■ Task statement ■
Each line below that holds the word "Увеличение" counts toward the answer; reply with the total number only.

■ Extracted material ■
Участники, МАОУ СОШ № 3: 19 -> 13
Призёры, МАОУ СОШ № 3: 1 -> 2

* * *

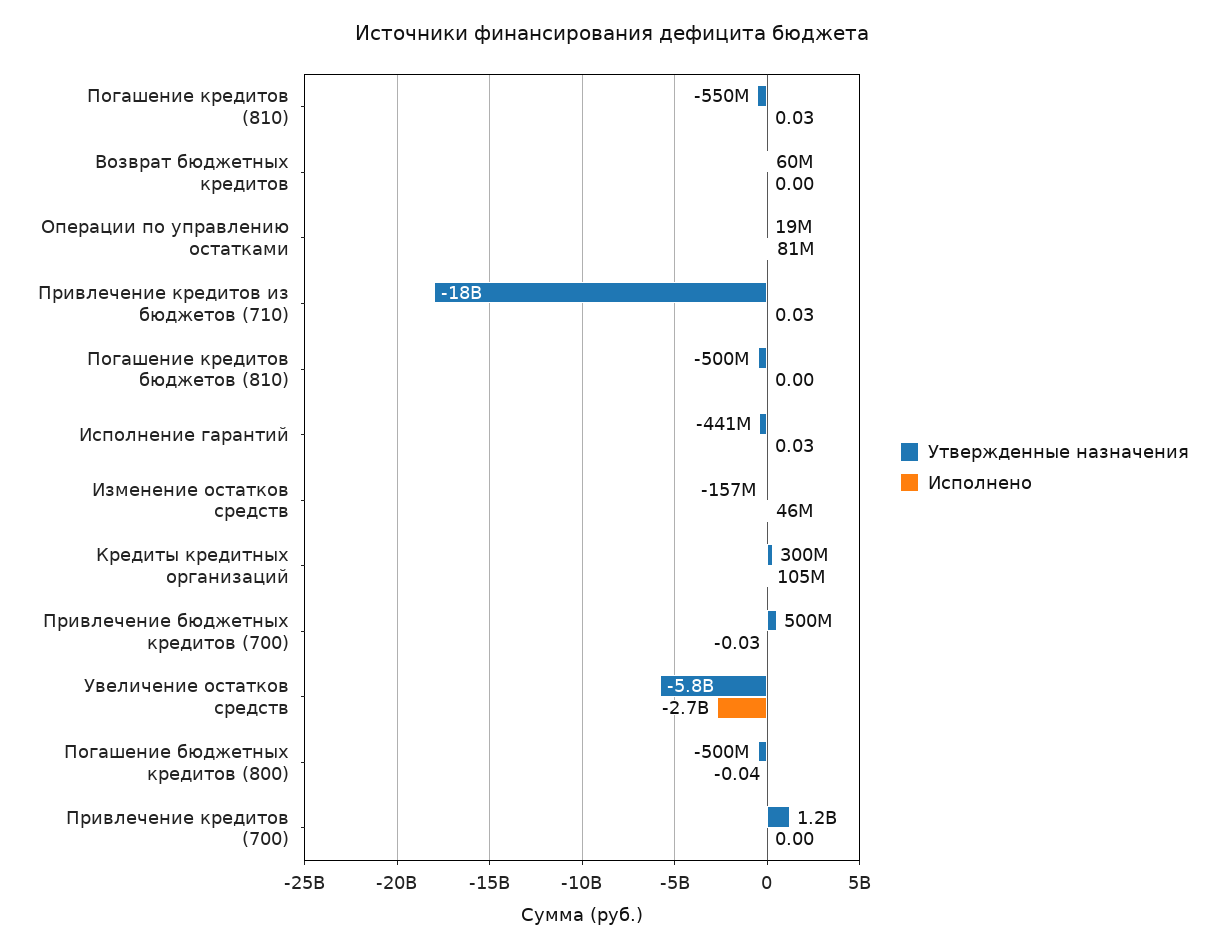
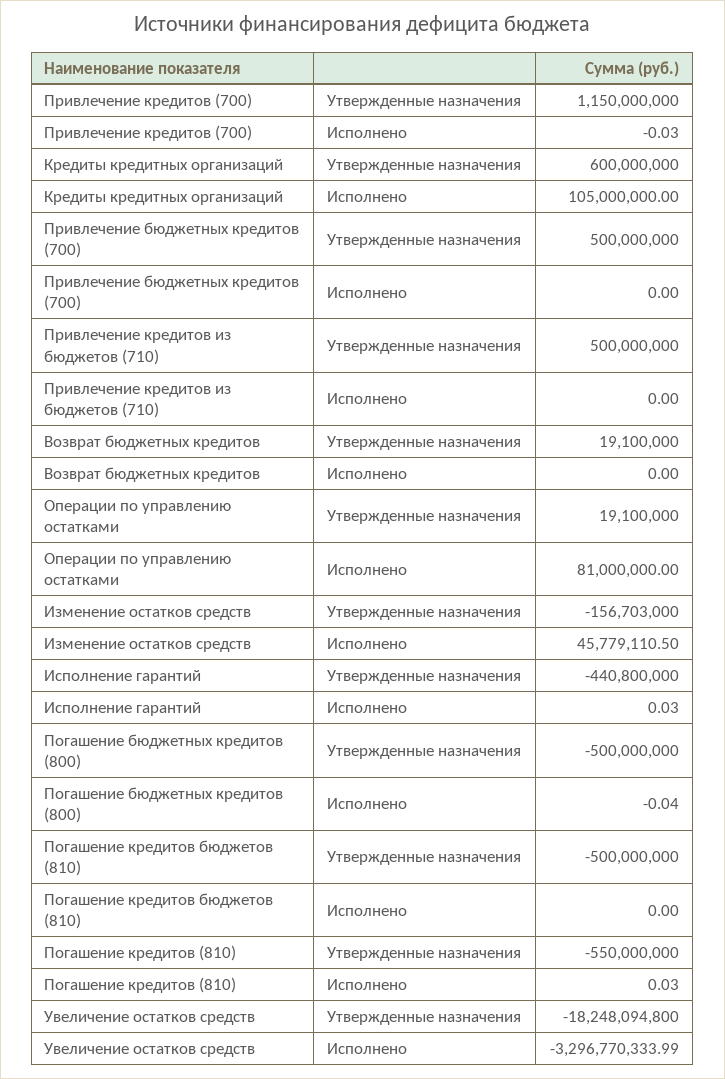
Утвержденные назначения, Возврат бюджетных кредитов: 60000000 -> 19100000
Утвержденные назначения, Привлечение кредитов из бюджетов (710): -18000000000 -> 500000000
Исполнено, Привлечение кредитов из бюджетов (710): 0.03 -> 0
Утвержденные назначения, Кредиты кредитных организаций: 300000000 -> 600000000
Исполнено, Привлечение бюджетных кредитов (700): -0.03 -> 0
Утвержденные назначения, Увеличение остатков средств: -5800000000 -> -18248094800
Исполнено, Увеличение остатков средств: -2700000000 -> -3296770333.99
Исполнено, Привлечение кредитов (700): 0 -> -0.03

...

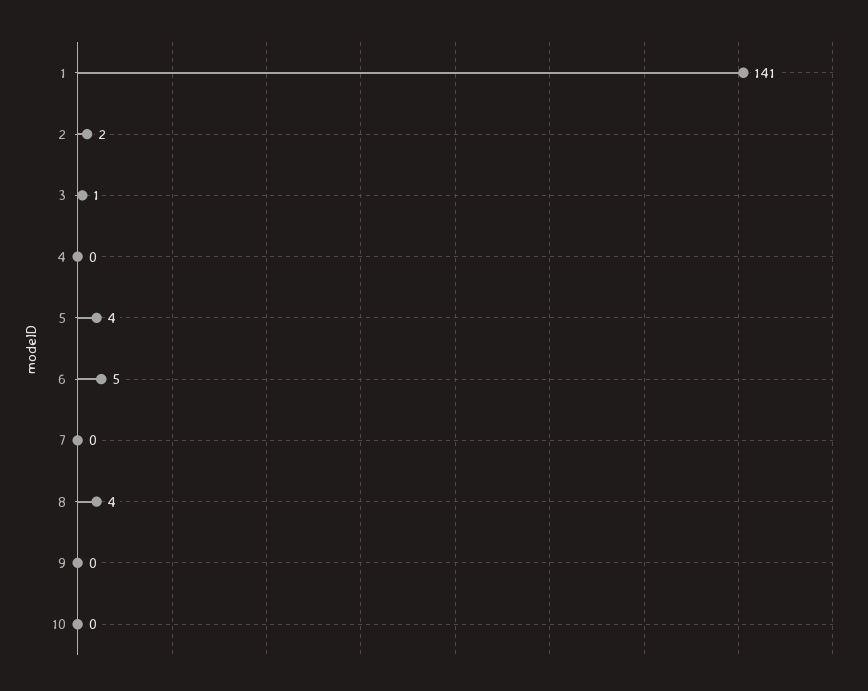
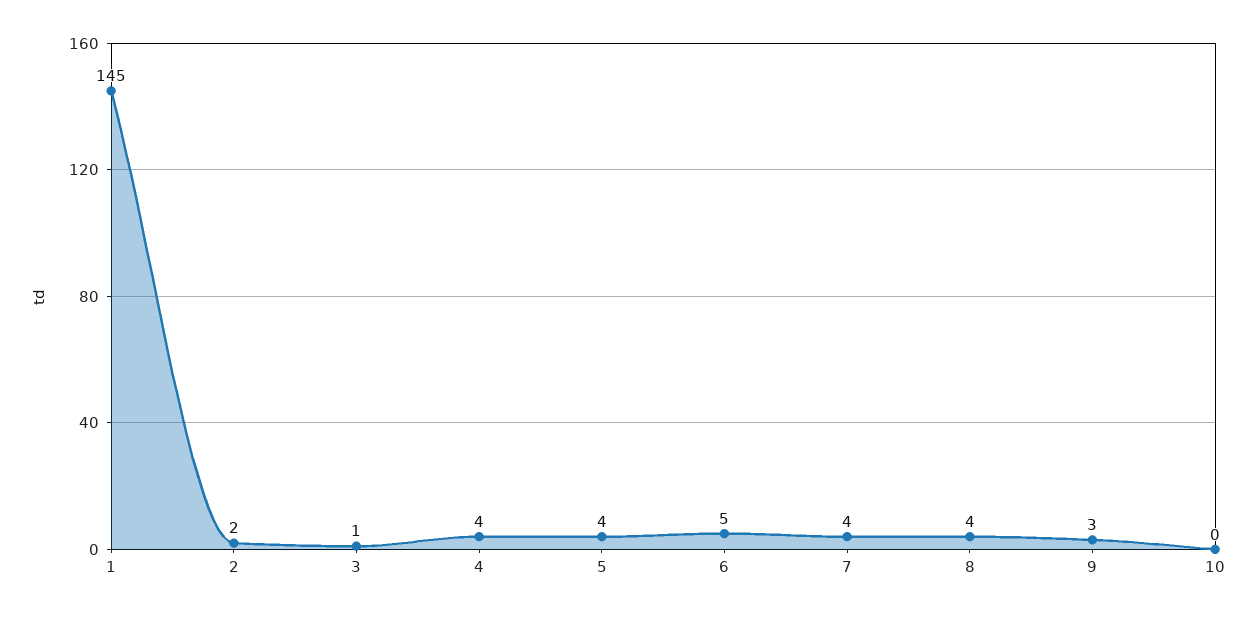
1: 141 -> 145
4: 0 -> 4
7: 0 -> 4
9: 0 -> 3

■ Task response ■
2